Advent is a time of God’s impossible possibilities.  It is the time in which we wait for the coming of Jesus as a baby, and for Christ’s coming again. Advent highlights our living in both the now and the not-yet.  The not-yet that includes mothers and sons and sisters and grandmothers in Syria fleeing their homes, and others who died in the fighting.  Suicide bombers killed people in Turkey yesterday.  Our local shelters are overcrowded and people struggle to find relief from the bitter cold.  Cancer still ravages bodies and families.  The world is exhausted.  So we wait with longing for Christ’s return.  We light a candle and we pray, your kingdom come.  We look for the time when God will wipe every tear from our eyes, and when death will be no more; mourning and crying and pain will be no more, for the first things have passed away.[1]  We wait for Christ’s coming again.

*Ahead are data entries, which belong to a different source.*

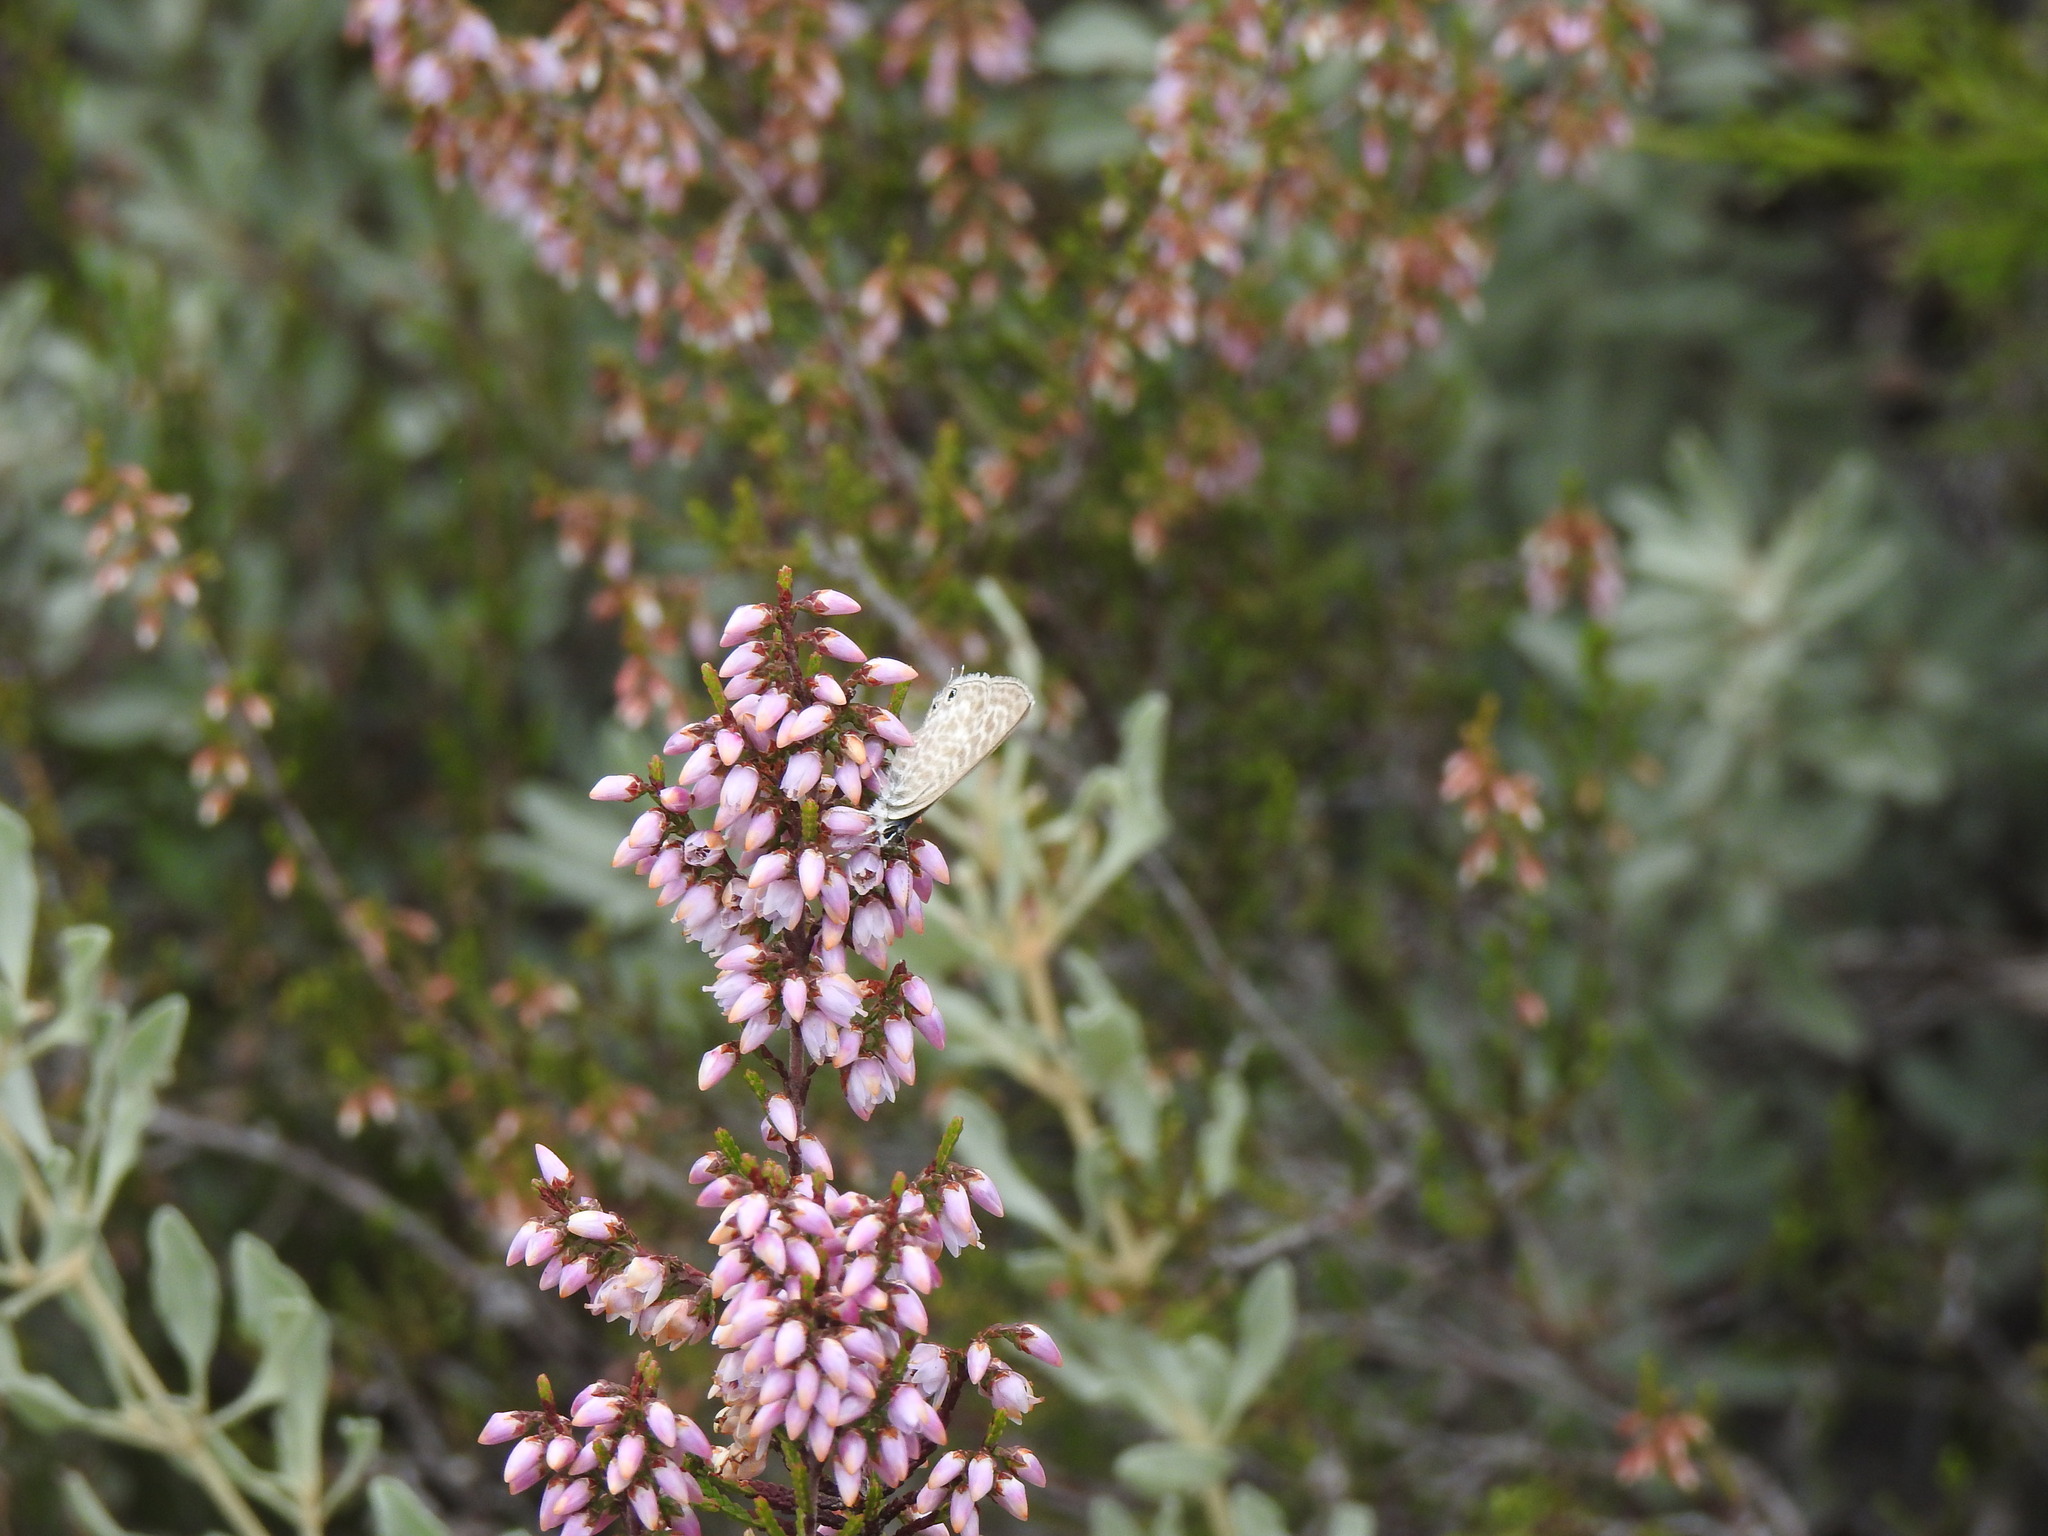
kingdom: Plantae
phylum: Tracheophyta
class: Magnoliopsida
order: Ericales
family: Ericaceae
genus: Calluna
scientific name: Calluna vulgaris
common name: Heather
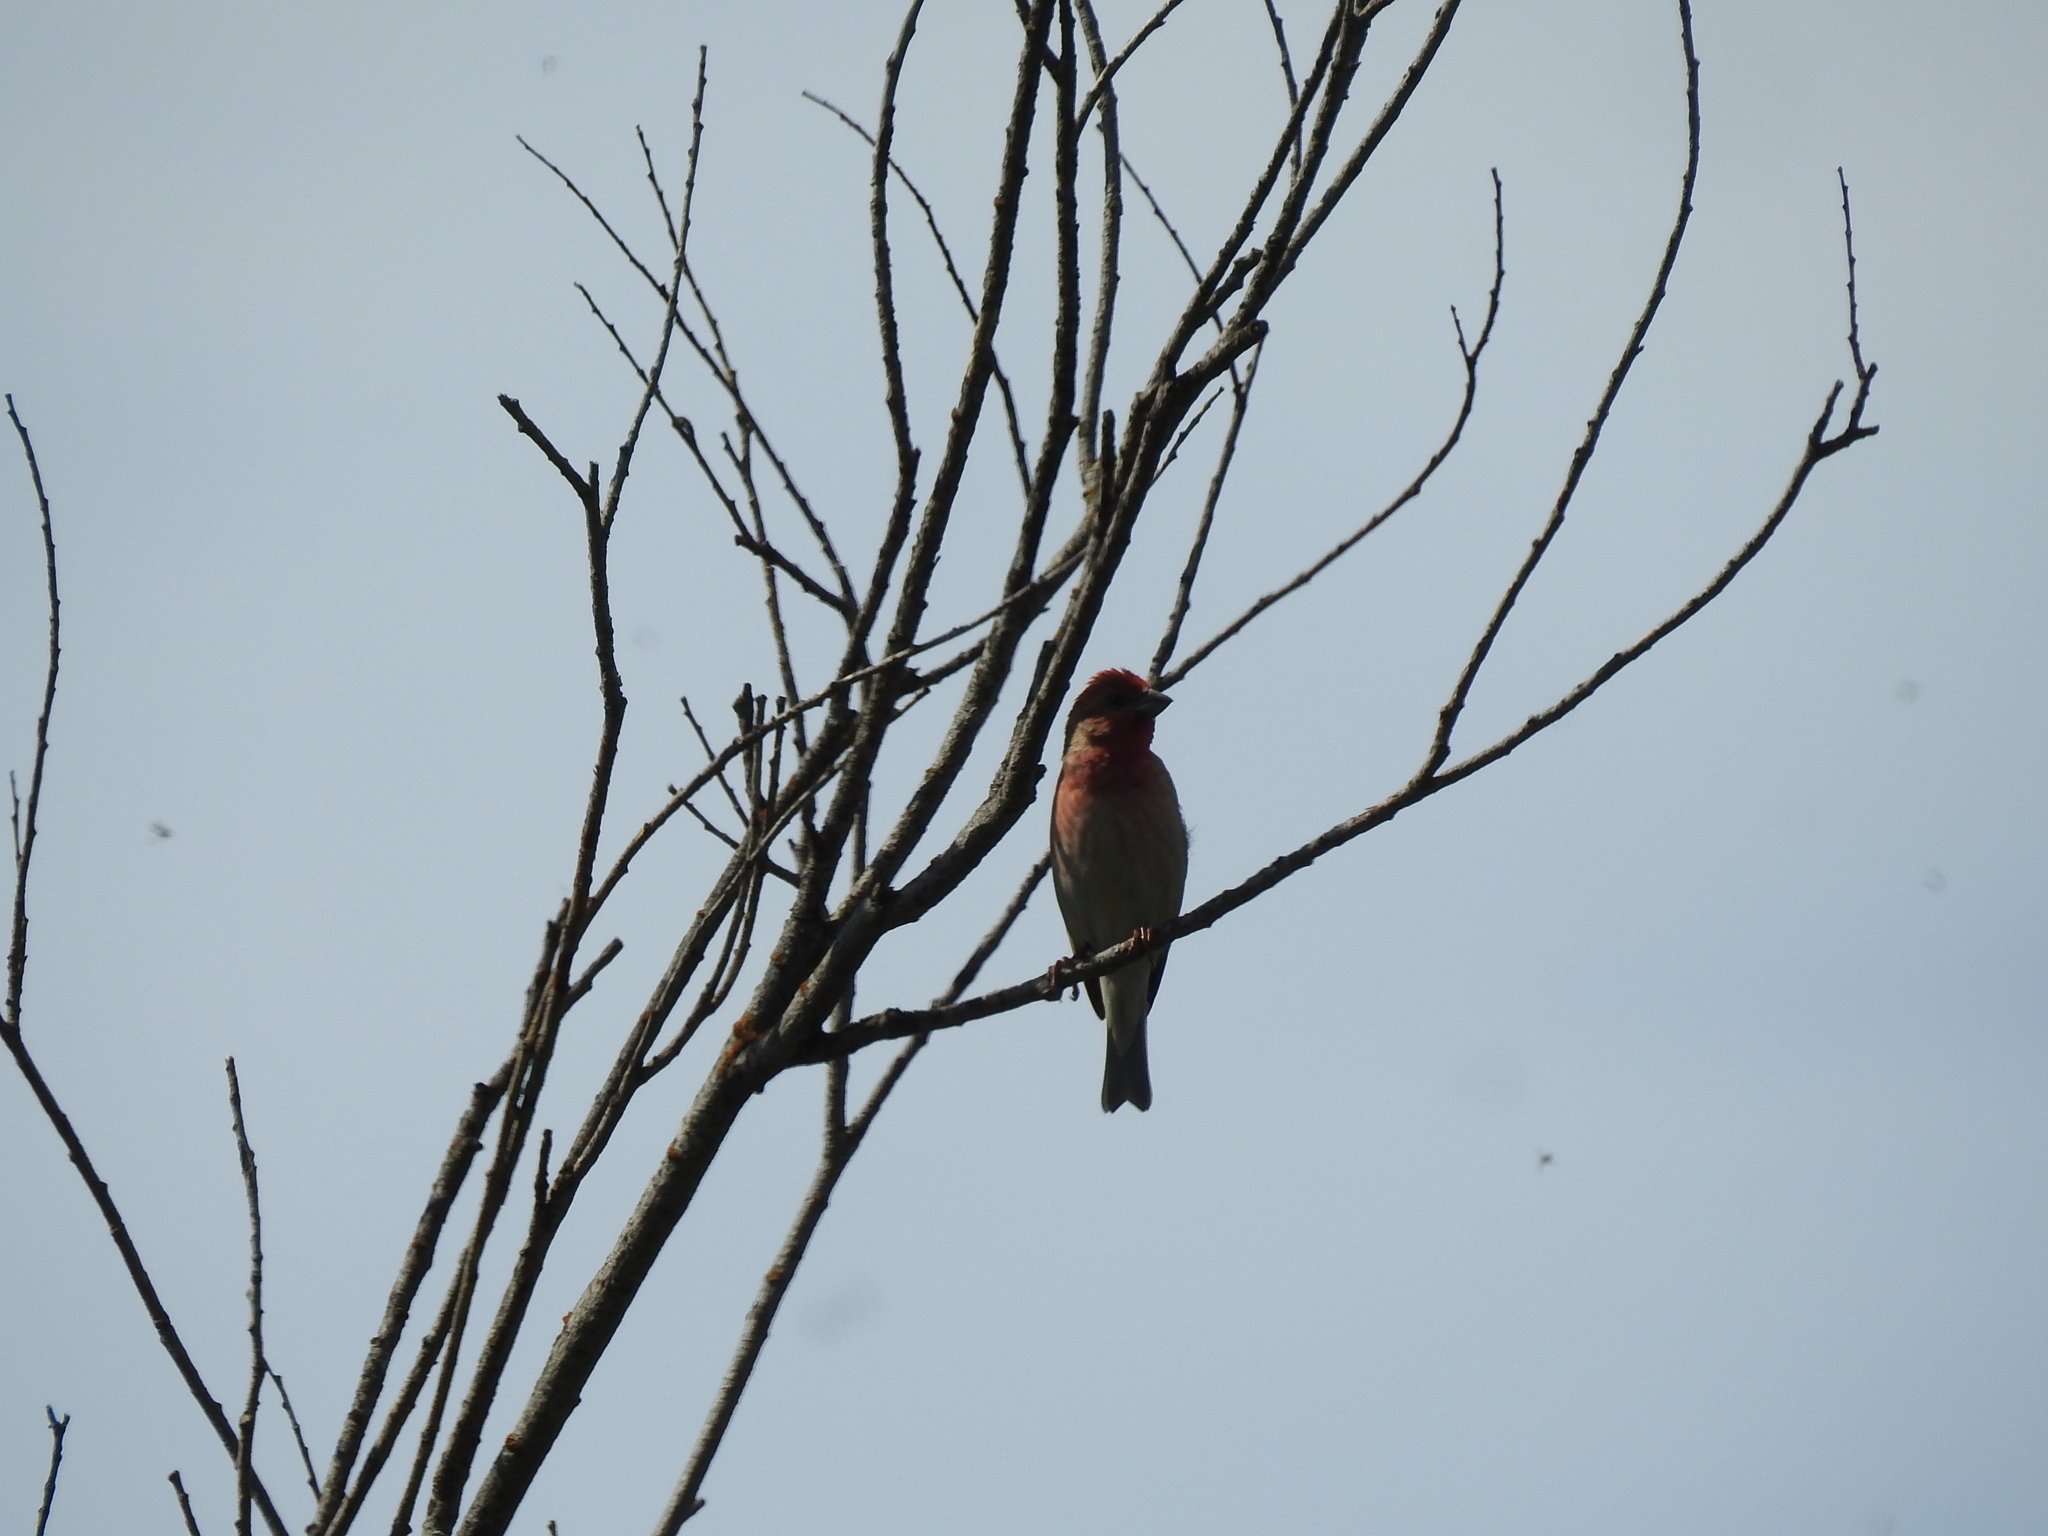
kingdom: Animalia
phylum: Chordata
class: Aves
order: Passeriformes
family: Fringillidae
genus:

Even as we wait, we are witness to the in-breaking of God’s kingdom.  Advent is the time of sure and certain hope that God makes the impossible possible.  Our hope comes, and can only come, from a God who has over and over again created new beginnings.  We wait with hope that comes from a God who is born as a baby who cries and needs his diaper changed.  Emmanuel, God with us, lived with a family and friends and love.  Our hope comes from a God who was betrayed, and suffered, and died.  This is the God who brings us hope of impossible possibilities through his resurrection. There is no darkness so dark that God’s light cannot shine in it. There is nothing so terrible from which God cannot bring good, and there is no one so sinful that God cannot redeem them.

~Pastor Cheryl Ann Griffin

[1] See Revelation 21:4.

Author: Pastor Cheryl Griffin

Pastor Cheryl Ann Griffin thinks God has a sense of humor for leading her into ministry, but can’t imagine doing anything else! Pastor Griffin received her BA degree from the College of William and Mary. She worked as an accountant before God led her to the Lutheran Theological Seminary at Gettysburg, where she received her Master of Divinity degree. In the Virginia Synod, Pastor Griffin is a member of the Ministerium Team and frequently leads small groups at synod youth events. She is also a representative to the VA Synod Council.